I don't see anything significant a nursing major would add to other majors at GT. I don't see what GT would add to a nursing major beyond Georgia State etc. I don't see a significant research component in it.

I would like to have GT's resources focused on adding other degrees.

There are other ways to add 'majors with girls'. Broadcast is one, and can use collaboration from existing work in CS on visualization, internet and internet communities, social networks, etc.
 
Communication and social media
STEM teaching
Sports science and biomechanics
Statistical Analysis of Sport
Sports Equipment Engineering and Material Science
 
A couple of problems I see with an education major.

First, U[sic]GA and GSU already fill that need for the state of Georgia. Both of those schools are more than capable of putting our good high school teachers, and each offers a different experience (college town vs. urban), so there is a choice for all prospective students. As a public university, I don't think we should be adding a program that has no real benefit to the state (just like I [and most other people] don't think that U[sic]GA adding a full engineering program was appropriate.)

Second, by and large, really smart people aren't looking for teaching jobs. You can say that's a problem, and maybe it is, but that's the fact of the matter right now. Therefore, by adding an education major what you're mainly doing is trying to entice subpar students to come to Tech instead of U[sic]GA or GSU. I'm not sure how that's really good for us.

I think there's benefit to Tech with both a law school and a med school. I wouldn't be opposed to either of those, although I personally don't mind staying with our current narrow focus.
 
Why would you be opposed to that?
My daughter, a life long GT fan and top of her class, got accepted to GT but didn't have her degree - nursing. She ended up at UCF with an academic scholarship. A nursing degree might not help the football team directly but would definetly help the male/female ratio. FYI - starting pay for a trauma nurse is in the 70 - 80k range and in high demand - pretty good!
 
My daughter, a life long GT fan and top of her class, got accepted to GT but didn't have her degree - nursing. She ended up at UCF with an academic scholarship. A nursing degree might not help the football team directly but would definetly help the male/female ratio. FYI - starting pay for a trauma nurse is in the 70 - 80k range and in high demand - pretty good!
That's something like 1-5% of all nurses? I have couple nurses in my family as well.
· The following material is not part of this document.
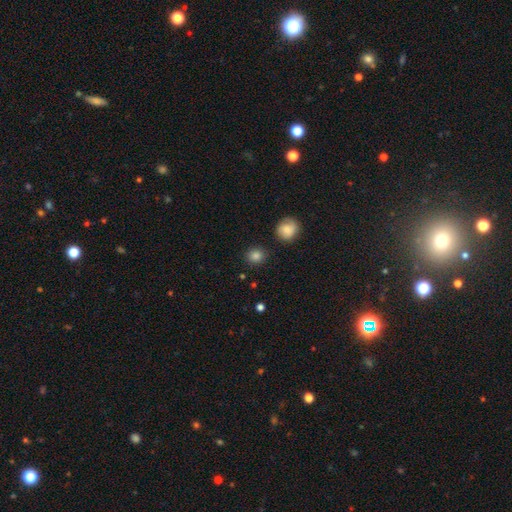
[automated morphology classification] smooth_or_featured: smooth (p=0.85) [alt: star or artifact p=0.10]
how_rounded: round (p=0.86) [alt: in between p=0.13]
merging: none (p=0.87) [alt: minor disturbance p=0.08]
It's a tough job.

There can be an angle on medical technologies - nursing relationship, if GT can have a nursing program geared towards extensive use of technology, but someone would have to spell out courses or professors GT already has that would benefit from a nursing program.
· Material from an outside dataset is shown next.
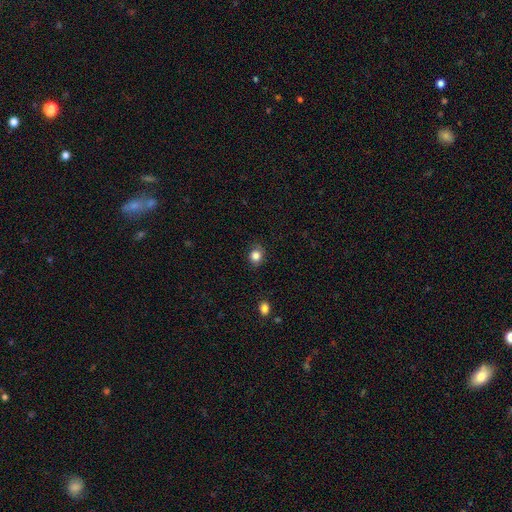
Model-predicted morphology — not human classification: This appears to be a smooth galaxy with no disk features (83%) that is round (67%). Merging: none (81%).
I can spell out many courses and/or professors that are already at GT in relation to broadcasting/journalism technology.
 
Am I the only one that is mad that we were led to believe this was real and happening and then hit with the "no this hypothetical"?
 
A couple of problems I see with an education major.

First, U[sic]GA and GSU already fill that need for the state of Georgia. Both of those schools are more than capable of putting our good high school teachers, and each offers a different experience (college town vs. urban), so there is a choice for all prospective students. As a public university, I don't think we should be adding a program that has no real benefit to the state (just like I [and most other people] don't think that U[sic]GA adding a full engineering program was appropriate.)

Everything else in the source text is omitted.